Over 100 dead from cholera, dengue in Sudan

Report from Medical X press - medicalxpress.com 

By AFP

Dated Sunday, 29 October 2023 - here is a copy in full:


Over 100 dead from cholera, dengue in war-torn Sudan


Scanning electron microscope image of Vibrio cholerae. Credit: Wikipedia


Outbreaks of cholera and dengue fever in war-torn Sudan have left more than 100 people dead since August, the health ministry said on Saturday.
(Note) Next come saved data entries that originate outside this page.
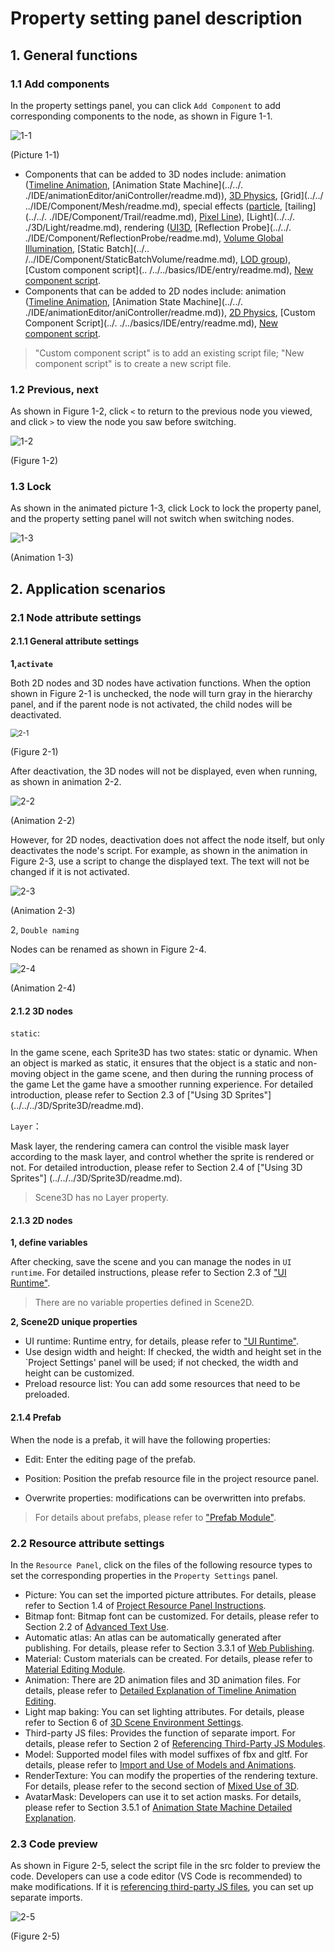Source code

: # Property setting panel description

## 1. General functions

### 1.1 Add components

In the property settings panel, you can click `Add Component` to add corresponding components to the node, as shown in Figure 1-1.

![1-1](img/1-1.png)

(Picture 1-1)

- Components that can be added to 3D nodes include: animation ([Timeline Animation](../../../IDE/animationEditor/timelineGUI/readme.md), [Animation State Machine](../../. ./IDE/animationEditor/aniController/readme.md)), [3D Physics](../../../IDE/physicsEditor/physics3D/readme.md), [Grid](../../ ../IDE/Component/Mesh/readme.md), special effects ([particle](../../../IDE/particleEditor/readme.md), [tailing](../../. ./IDE/Component/Trail/readme.md), [Pixel Line](../../../IDE/Component/PixelLine/readme.md)), [Light](../../. ./3D/Light/readme.md), rendering ([UI3D](../../../IDE/uiEditor/3DUI/readme.md), [Reflection Probe](../../. ./IDE/Component/ReflectionProbe/readme.md), [Volume Global Illumination](../../../IDE/Component/VolumetricGI/readme.md), [Static Batch](../.. /../IDE/Component/StaticBatchVolume/readme.md), [LOD group](../../../IDE/Component/LOD/readme.md)), [Custom component script](.. /../../basics/IDE/entry/readme.md), [New component script](../../../basics/common/Component/readme.md).
- Components that can be added to 2D nodes include: animation ([Timeline Animation](../../../IDE/animationEditor/timelineGUI/readme.md), [Animation State Machine](../../. ./IDE/animationEditor/aniController/readme.md)), [2D Physics](../../../IDE/physicsEditor/physics2D/readme.md), [Custom Component Script](../. ./../basics/IDE/entry/readme.md), [New component script](../../../basics/common/Component/readme.md).

> "Custom component script" is to add an existing script file; "New component script" is to create a new script file.

### 1.2 Previous, next

As shown in Figure 1-2, click `<` to return to the previous node you viewed, and click `>` to view the node you saw before switching.

![1-2](img/1-2.png)

(Figure 1-2)

### 1.3 Lock

As shown in the animated picture 1-3, click Lock to lock the property panel, and the property setting panel will not switch when switching nodes.

![1-3](img/1-3.gif)

(Animation 1-3)



## 2. Application scenarios

### 2.1 Node attribute settings

#### 2.1.1 General attribute settings

**1,`activate`**

Both 2D nodes and 3D nodes have activation functions. When the option shown in Figure 2-1 is unchecked, the node will turn gray in the hierarchy panel, and if the parent node is not activated, the child nodes will be deactivated.

<img src="img/2-1.png" alt="2-1" style="zoom: 80%;" />

(Figure 2-1)

After deactivation, the 3D nodes will not be displayed, even when running, as shown in animation 2-2.

![2-2](img/2-2.gif)

(Animation 2-2)

However, for 2D nodes, deactivation does not affect the node itself, but only deactivates the node's script. For example, as shown in the animation in Figure 2-3, use a script to change the displayed text. The text will not be changed if it is not activated.

![2-3](img/2-3.gif)

(Animation 2-3)



2, `Double naming`

Nodes can be renamed as shown in Figure 2-4.

![2-4](img/2-4.gif)

(Animation 2-4)



#### 2.1.2 3D nodes

`static`:

In the game scene, each Sprite3D has two states: static or dynamic. When an object is marked as static, it ensures that the object is a static and non-moving object in the game scene, and then during the running process of the game Let the game have a smoother running experience. For detailed introduction, please refer to Section 2.3 of ["Using 3D Sprites"] (../../../3D/Sprite3D/readme.md).

`Layer`：

Mask layer, the rendering camera can control the visible mask layer according to the mask layer, and control whether the sprite is rendered or not. For detailed introduction, please refer to Section 2.4 of ["Using 3D Sprites"] (../../../3D/Sprite3D/readme.md).

> Scene3D has no Layer property.



#### 2.1.3 2D nodes

**1, define variables**

After checking, save the scene and you can manage the nodes in `UI runtime`. For detailed instructions, please refer to Section 2.3 of ["UI Runtime"](../../../IDE/uiEditor/runtime/readme.md).

> There are no variable properties defined in Scene2D.

**2, Scene2D unique properties**

- UI runtime: Runtime entry, for details, please refer to ["UI Runtime"](../../../IDE/uiEditor/runtime/readme.md).
- Use design width and height: If checked, the width and height set in the `Project Settings' panel will be used; if not checked, the width and height can be customized.
- Preload resource list: You can add some resources that need to be preloaded.



#### 2.1.4 Prefab

When the node is a prefab, it will have the following properties:

- Edit: Enter the editing page of the prefab.

- Position: Position the prefab resource file in the project resource panel.

- Overwrite properties: modifications can be overwritten into prefabs.

> For details about prefabs, please refer to ["Prefab Module"](../../../IDE/prefab/readme.md).



### 2.2 Resource attribute settings

In the `Resource Panel`, click on the files of the following resource types to set the corresponding properties in the `Property Settings` panel.

- Picture: You can set the imported picture attributes. For details, please refer to Section 1.4 of [Project Resource Panel Instructions](../../../basics/IDE/assets/readme.md).
- Bitmap font: Bitmap font can be customized. For details, please refer to Section 2.2 of [Advanced Text Use](../../../2D/advanced/useText/readme.md).
- Automatic atlas: An atlas can be automatically generated after publishing. For details, please refer to Section 3.3.1 of [Web Publishing](../../../released/web/readme.md).
- Material: Custom materials can be created. For details, please refer to [Material Editing Module](../../../IDE/materialEditor/readme.md).
- Animation: There are 2D animation files and 3D animation files. For details, please refer to [Detailed Explanation of Timeline Animation Editing](../../../IDE/animationEditor/timelineGUI/readme.md).
- Light map baking: You can set lighting attributes. For details, please refer to Section 6 of [3D Scene Environment Settings](../../../IDE/sceneEditor/environment/readme.md).
- Third-party JS files: Provides the function of separate import. For details, please refer to Section 2 of [Referencing Third-Party JS Modules](../../../basics/IDE/importJsLibrary/readme.md).
- Model: Supported model files with model suffixes of fbx and gltf. For details, please refer to [Import and Use of Models and Animations](../../../3D/useModel/readme.md).
- RenderTexture: You can modify the properties of the rendering texture. For details, please refer to the second section of [Mixed Use of 3D](../../../IDE/uiEditor/use3D/readme.md).
- AvatarMask: Developers can use it to set action masks. For details, please refer to Section 3.5.1 of [Animation State Machine Detailed Explanation](../../../IDE/animationEditor/aniController/readme.md).



### 2.3 Code preview

As shown in Figure 2-5, select the script file in the src folder to preview the code. Developers can use a code editor (VS Code is recommended) to make modifications. If it is [referencing third-party JS files](../../../basics/IDE/importJsLibrary/readme.md), you can set up separate imports.

![2-5](img/2-5.png)

(Figure 2-5)

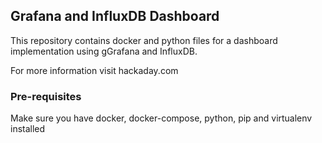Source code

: ## Grafana and InfluxDB Dashboard

This repository contains docker and python files for a dashboard implementation using gGrafana and InfluxDB.

For more information visit hackaday.com

### Pre-requisites

Make sure you have docker, docker-compose, python, pip and virtualenv installed
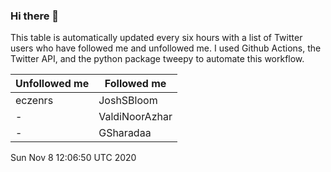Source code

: ### Hi there 👋

This table is automatically updated every six hours with a list of Twitter users who have followed me and unfollowed me. I used Github Actions, the Twitter API, and the python package tweepy to automate this workflow.

| Unfollowed me |  Followed me |
| --- | --- |
|eczenrs|JoshSBloom|
|-|ValdiNoorAzhar|
|-|GSharadaa|
Sun Nov  8 12:06:50 UTC 2020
A total of 1,049 cases of cholera, 73 of them fatal, were recorded in Khartoum, Al-Jazira state to its south and Gedaref state to the its west, the ministry said.


Khartoum has been one of the main battlegrounds in the fighting between rival generals that has gripped the country since April.


Hundreds of thousands of residents of greater Khartoum have fled to calmer areas of Gedaref and Al-Jazira, overwhelming the supply of clean water.


Nine Sudanese states have recorded cases of mosquito-borne dengue, with 49 deaths from a total of 3,316 cases, the ministry said.


Gedaref state, which borders Ethiopia, reported 2,152 of the cases and 33 of the deaths.


Even before the fighting broke out in April, Sudan's health care system struggled to contain the disease outbreaks that accompany the country's rainy season which begins in June.


Now—with hospitals bombed, medicines running low and many doctors fleeing the country—the health care system has been pushed to the brink.


The health ministry report said 70 percent of hospitals in war-torn areas are out of service.